Le réalisme juridique est essentiellement intéressé par le pendant positiviste de l’analyse du droit – expliquer ce qu’est le droit – mais comporte néanmoins un pouvoir prédictif sur le devenir du droit qui ne doit pas être sous-estimé. En effet, Holmes considérait que le savoir prédictif du droit, grâce à son analyse empirique, est l’objet essentiel de l’étude du droit : « [t]he prophecies of what the courts will do in fact, and nothing more pretentious, are what I mean by the law » (Holmes 1897). Connaître et prédire le droit comme il sera tranché dans les juridictions, car le droit se résume aux règles juridiques édictées par les cours, voilà l’objet de l’étude du droit selon le réalisme juridique.

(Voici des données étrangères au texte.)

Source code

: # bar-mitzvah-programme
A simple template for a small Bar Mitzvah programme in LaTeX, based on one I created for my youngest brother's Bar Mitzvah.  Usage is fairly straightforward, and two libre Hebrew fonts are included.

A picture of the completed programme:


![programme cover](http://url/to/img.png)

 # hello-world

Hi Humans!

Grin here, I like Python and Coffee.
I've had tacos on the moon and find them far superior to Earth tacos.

Les explications des décisions judiciaires par le recours aux seuls concepts juridiques sont largement insuffisantes étant donné que de vagues concepts juridiques ne décident pas d’affaires concrètes. Du coup, la compréhension des forces politiques en jeu, la reconnaissance que le juge élabore le droit tout autant qu’il le dit, que les juges ont des opinions politiques, sont les fondements sur lesquels le juriste réaliste évolue afin de prédire le droit.

En conclusion, le réalisme juridique a inauguré une approche anti-formalisée du droit ambitionnant de déchiffrer d’un point de vue sceptique le droit. Ce sera la base méthodologique à partir de laquelle l’analyse économique du droit émergera au milieu du XXème siècle. En fait, Holmes rejeta précisément une théorie morale du droit afin de plaider pour un droit façonné pour les bénéfices de la société toute entière, un objectif qui peut être atteint de meilleure façon en ayant des considérations économiques à l’esprit.